It's Miss Kentucky week, and I would be remiss if I didn't take a little trip down memory lane. It's been nine years since I hung up the acrylics, threw away the fake lashes, and pushed the dresses into the back of the closet.
So incredibly much has happened in those nine years. I met Eric, got engaged, graduated college, got married, started a career, had a baby, bought a house, changed careers, had another baby, drove a mini-van, changed careers again, and walked through a million other seasons of life.
I get asked often about my pageant days, and my typical response is "That was sixty pounds and a lifetime ago." It's so true. I am nothing like I was nine years ago, and I have pageants to thank for that.
Sometimes in the midst of whining kids, a dirty house, piles of laundry, my career, crazy schedules, and failed diet attempts, I forget about the smiley, little 21 year old. But every now and then, I get a glimpse of her again and the realization that she's been there all along. In fact, it's the lessons learned during those pageant days that have helped shape who she is today.
I may never have won the crown, but I walked away a braver, stronger, more confident woman. I was forced to overcome my fear of performing on stage through the Talent portion of the competition, and I challenged my body to endure intense training for Swimsuit while also developing incredible self discipline. Evening Gown Competition taught me a thing or two about poise and grace, but it was the Interview that helped prepare for the world outside the glitz.
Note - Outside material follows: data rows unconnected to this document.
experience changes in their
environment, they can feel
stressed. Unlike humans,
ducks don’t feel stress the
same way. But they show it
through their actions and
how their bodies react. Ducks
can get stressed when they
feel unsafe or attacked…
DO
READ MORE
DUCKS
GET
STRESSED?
The interviews laid a strong foundation for my career in journalism, my career in public relations, and many other situations that have popped up over the years. I am confident in my ability to communicate with people from all walks of life, and I owe that to the Miss Kentucky/America Organization.
My fellow competitors have gone on to become doctors, nurses, attorneys, news anchors, educators, politicians, missionaries, musicians, and business owners to name only a few. They are wives, mothers, and champions of the less fortunate. They are beautiful and brave, and they inspire me because they embody what the Miss America Organization is all about... empowering women.
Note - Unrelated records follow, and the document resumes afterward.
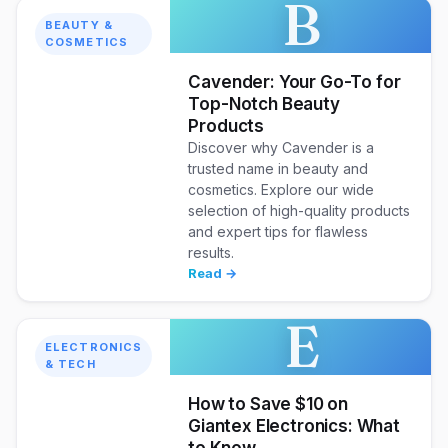
B
BEAUTY &
COSMETICS
Cavender: Your Go-To for
Top-Notch Beauty
Products
Discover why Cavender is a
trusted name in beauty and
cosmetics. Explore our wide
selection of high-quality products
and expert tips for flawless
results.
Read →
E
ELECTRONICS
& TECH
How to Save $10 on
Giantex Electronics: What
My crowns sat in a box in the attic for years just collecting dust and now they sit in a little girl's dress up bin - daring her to dream, challenging her to reach beyond herself to achieve more than her little mind can possibly imagine, and reminding her that strength and courage run through her veins.
There can only be one girl crowned this weekend, but it's true what they say..."they are all winners." It may take sixty pounds, nine years, three careers, and two babies to fully understand the magnitude of what it means to belong to this sisterhood, but one day, it will mean something.
We are winners because of the lessons learned on that stage, and now we carry a lifetime of memories with us.